→ **Exercise**:
Please repeat every entry exactly as written, but skip the pictures.

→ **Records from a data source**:

★ ★ ★

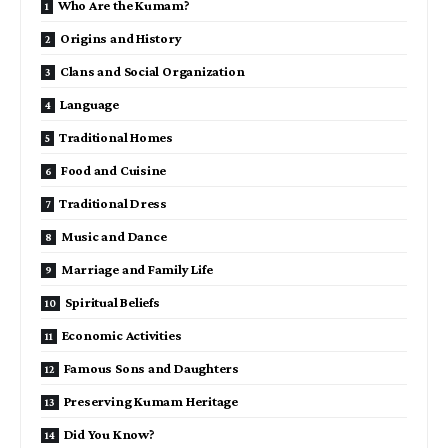
Who Are the Kumam?
Origins and History
Clans and Social Organization
Language
Traditional Homes
Food and Cuisine
Traditional Dress
Music and Dance
Marriage and Family Life
Spiritual Beliefs
Economic Activities
Famous Sons and Daughters
Preserving Kumam Heritage
Did You Know?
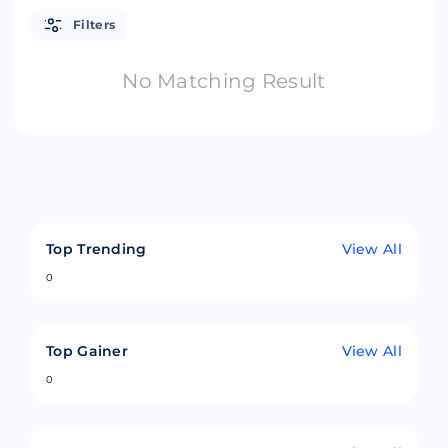
Filters
No Matching Result
Top Trending
View All
0
Top Gainer
View All
0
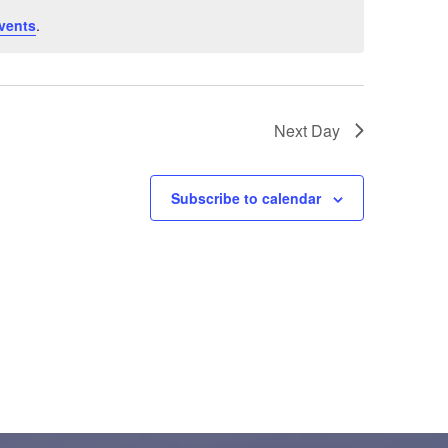
vents
.
Next Day
Subscribe to calendar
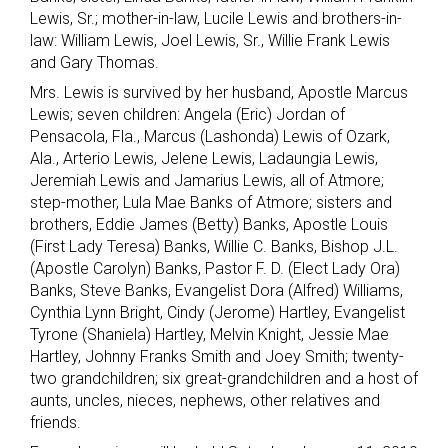
Lewis, Sr.; mother-in-law, Lucile Lewis and brothers-in-
law: William Lewis, Joel Lewis, Sr., Willie Frank Lewis
and Gary Thomas.
Mrs. Lewis is survived by her husband, Apostle Marcus
Lewis; seven children: Angela (Eric) Jordan of
Pensacola, Fla., Marcus (Lashonda) Lewis of Ozark,
Ala., Arterio Lewis, Jelene Lewis, Ladaungia Lewis,
Jeremiah Lewis and Jamarius Lewis, all of Atmore;
step-mother, Lula Mae Banks of Atmore; sisters and
brothers, Eddie James (Betty) Banks, Apostle Louis
(First Lady Teresa) Banks, Willie C. Banks, Bishop J.L.
(Apostle Carolyn) Banks, Pastor F. D. (Elect Lady Ora)
Banks, Steve Banks, Evangelist Dora (Alfred) Williams,
Cynthia Lynn Bright, Cindy (Jerome) Hartley, Evangelist
Tyrone (Shaniela) Hartley, Melvin Knight, Jessie Mae
Hartley, Johnny Franks Smith and Joey Smith; twenty-
two grandchildren; six great-grandchildren and a host of
aunts, uncles, nieces, nephews, other relatives and
friends.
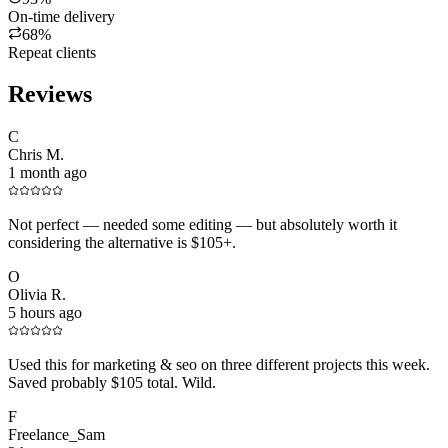
On-time delivery
68%
Repeat clients
Reviews
C
Chris M.
1 month ago
Not perfect — needed some editing — but absolutely worth it
considering the alternative is $105+.
O
Olivia R.
5 hours ago
Used this for marketing & seo on three different projects this week.
Saved probably $105 total. Wild.
F
Freelance_Sam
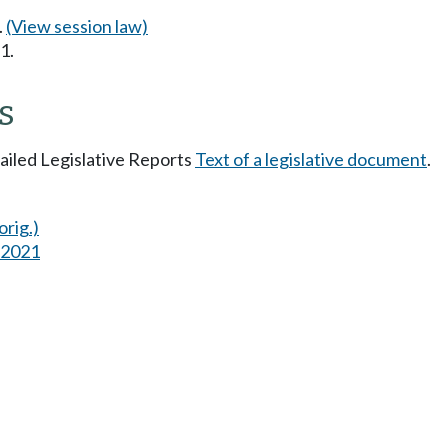
.
(View session law)
1.
s
tailed Legislative Reports
Text of a legislative document
.
orig.)
s 2021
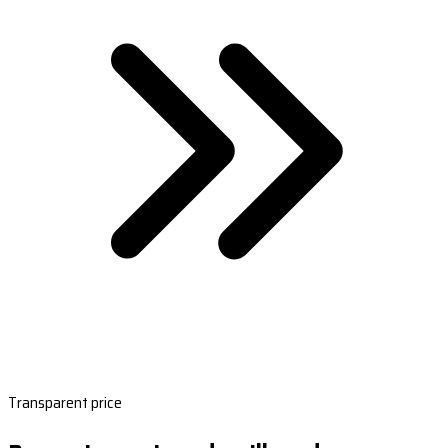
Transparent price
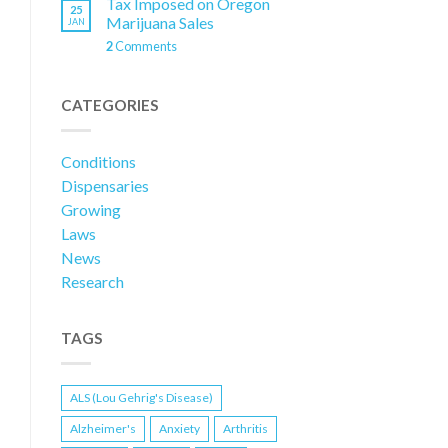
Tax Imposed on Oregon
25
Marijuana Sales
JAN
2
Comments
CATEGORIES
Conditions
Dispensaries
Growing
Laws
News
Research
TAGS
ALS (Lou Gehrig's Disease)
Alzheimer's
Anxiety
Arthritis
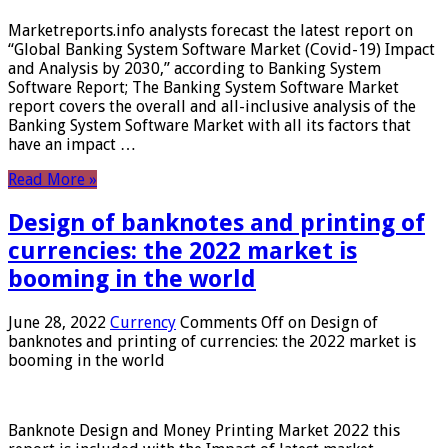
Marketreports.info analysts forecast the latest report on
“Global Banking System Software Market (Covid-19) Impact
and Analysis by 2030,” according to Banking System
Software Report; The Banking System Software Market
report covers the overall and all-inclusive analysis of the
Banking System Software Market with all its factors that
have an impact …
Read More »
Design of banknotes and printing of
currencies: the 2022 market is
booming in the world
June 28, 2022
Currency
Comments Off
on Design of
banknotes and printing of currencies: the 2022 market is
booming in the world
Banknote Design and Money Printing Market 2022 this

★ ★ ★

→ **Reply**:
Who Are the Kumam?
Origins and History
Clans and Social Organization
Language
Traditional Homes
Food and Cuisine
Traditional Dress
Music and Dance
Marriage and Family Life
Spiritual Beliefs
Economic Activities
Famous Sons and Daughters
Preserving Kumam Heritage
Did You Know?
Filters
No Matching Result
Top Trending
View All
0
Top Gainer
View All
0
vents
.
Next Day
Subscribe to calendar
Lewis, Sr.; mother-in-law, Lucile Lewis and brothers-in-
law: William Lewis, Joel Lewis, Sr., Willie Frank Lewis
and Gary Thomas.
Mrs. Lewis is survived by her husband, Apostle Marcus
Lewis; seven children: Angela (Eric) Jordan of
Pensacola, Fla., Marcus (Lashonda) Lewis of Ozark,
Ala., Arterio Lewis, Jelene Lewis, Ladaungia Lewis,
Jeremiah Lewis and Jamarius Lewis, all of Atmore;
step-mother, Lula Mae Banks of Atmore; sisters and
brothers, Eddie James (Betty) Banks, Apostle Louis
(First Lady Teresa) Banks, Willie C. Banks, Bishop J.L.
(Apostle Carolyn) Banks, Pastor F. D. (Elect Lady Ora)
Banks, Steve Banks, Evangelist Dora (Alfred) Williams,
Cynthia Lynn Bright, Cindy (Jerome) Hartley, Evangelist
Tyrone (Shaniela) Hartley, Melvin Knight, Jessie Mae
Hartley, Johnny Franks Smith and Joey Smith; twenty-
two grandchildren; six great-grandchildren and a host of
aunts, uncles, nieces, nephews, other relatives and
friends.
On-time delivery
68%
Repeat clients
Reviews
C
Chris M.
1 month ago
Not perfect — needed some editing — but absolutely worth it
considering the alternative is $105+.
O
Olivia R.
5 hours ago
Used this for marketing & seo on three different projects this week.
Saved probably $105 total. Wild.
F
Freelance_Sam
.
(View session law)
1.
s
tailed Legislative Reports
Text of a legislative document
.
orig.)
s 2021
Transparent price
Tax Imposed on Oregon
25
Marijuana Sales
JAN
2
Comments
CATEGORIES
Conditions
Dispensaries
Growing
Laws
News
Research
TAGS
ALS (Lou Gehrig's Disease)
Alzheimer's
Anxiety
Arthritis
Marketreports.info analysts forecast the latest report on
“Global Banking System Software Market (Covid-19) Impact
and Analysis by 2030,” according to Banking System
Software Report; The Banking System Software Market
report covers the overall and all-inclusive analysis of the
Banking System Software Market with all its factors that
have an impact …
Read More »
Design of banknotes and printing of
currencies: the 2022 market is
booming in the world
June 28, 2022
Currency
Comments Off
on Design of
banknotes and printing of currencies: the 2022 market is
booming in the world
Banknote Design and Money Printing Market 2022 this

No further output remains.